Attending: "There's motrin, naprosyn, voltaren..."

Me: "Voltaren! Yes, that sounds good."


  1. I have to admit I am one of those toradol folks but mostly because opiates make me vomit.

  2. I usually prescribe Nabumatone for NSAID seekers... although I just learned about a very fancy NSAID Percogesic which I think I will be switching to now! (Perhaps we shouldn't be giving away our secrets on here!)

  3. I worked with an ER doc that used to write scrips for Dolobid. He'd get gushing praise when he told the pts the name of the drug he was giving. I'd imagine they weren't nearly as happy when they actually got it filled.

  4. For my age, (29) I am relatively young for all the back problems I have had. It started at 25 and has progressed slowly but gotten worse during those times (I think its a rheum issue because of other issues, but they still haven't given me a definitive diagnosis) I can't tell you how many times the pain doctor or whatever specialist they sent me to gives me the side eye thinking I am a drug seeker because of my age. I never ask for any opiates and I don't want them either. All the NSAID's they have ever given me are really not that effective for me. They help minimally. I've tried voltaren, nabumatone, name it. Toradol was the only thing that actually helped the pain. It worked better for me than even tramadol did. I guess I am one of those patients that have asked for toradol, but I knew it wasn't a narcotic/opiate. Maybe your patient was like me.....I know there are a ton of drug seekers from reading these blogs, but not everyone who is in a lot of chronic pain necessarily wants to have to take an opiate. I hate the feeling and nausea it causes. Maybe toradol was the lightest type prescription he could find that would help his pain?
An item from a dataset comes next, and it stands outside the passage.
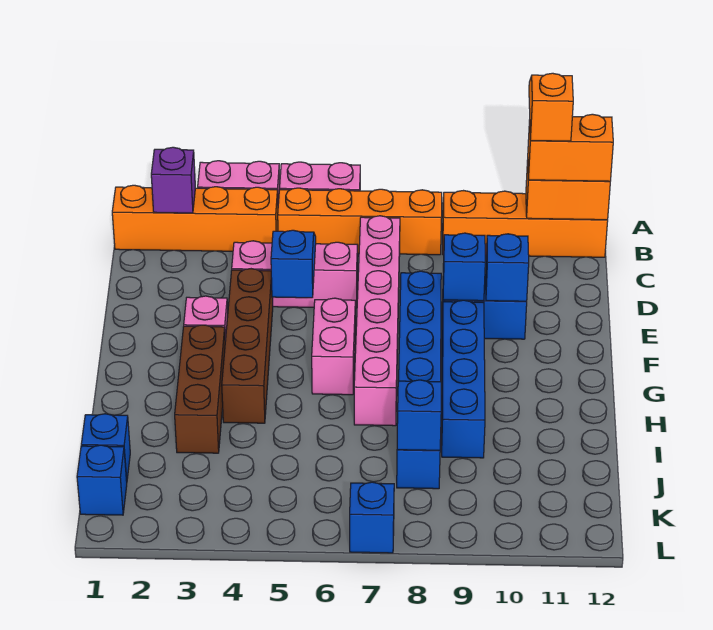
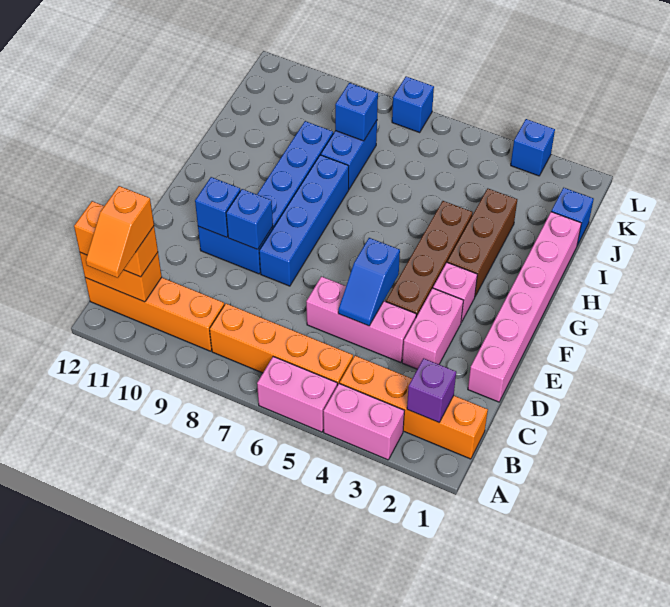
pink brick C7:H7 level 1 -> pink brick D1:I1 level 1
pink brick F6:G6 level 1 -> pink brick D3:E3 level 1
blue brick K1 level 1 -> blue brick L3 level 1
    I don't know how old he is, but I totally understand already being judged by certain doctors before they even read my file just due to my age. I hate it. AND i look young on top of that. I can understand how doctors get jaded, but some of us truly just want to be helped - I don't care what it is as long as makes my quality of life better! And I don't want to take something addicting. All I have found is that the doctors just want to keep doing cortisone injections over and over. None of them seem to have problems writing prescriptions for muscle relaxers, which I don't want either and never seemed to help too much. After 4 years, 12 injections, and a facet and SI rhizotomy, I don't feel much better. (Only some reduction from the SI one) Unless someone has experienced chronic pain first hand, it can feel really life altering and it sucks to feel judged and dismissed for it too. Especially, when during all those times I never asked for any painkiller in the 4 years, except right after the SI rhizotomy (which was really painful for me).

    Am I wrong with thinking that an actual drug seeker wouldn't stick around for 4 years without trying to get heavy duty prescriptions? Nor would they go through the expense/time of at least 15 procedures (without asking/receiving narcotics?) Yet I still feel judged and not taken seriously. I totally understand the dilemma physicians have ( I am an non trad pre-med graduating in spring, so I do read a lot of med blogs) but there has to be a point where there needs to be less judgment coming from the physician and a better way to empathize with the true sufferers:( Too bad the drug seekers ruin it for those that really are suffering.

  5. On my surgery rotation, my patients just LOVED IV Tylenol.

  6. Tana, IV Tylenol is quite effective. In Europe they've been giving it to people for a long time. I believe they said it's as strong as morphine, but without the respiratory effects.

  7. We have a pt who thinks Toradol is stronger than other drugs BECAUSE you can only have it for five days (whereas his Oxy he could take everyday). The power of the mind. He wants the strong stuff when he's admitted.

    And I agree about IV Tylenol. I'm not sure it's as strong as morphine, but it sure does bring patient's morphine usage down. You can tell a big difference in pain control with it after surgery.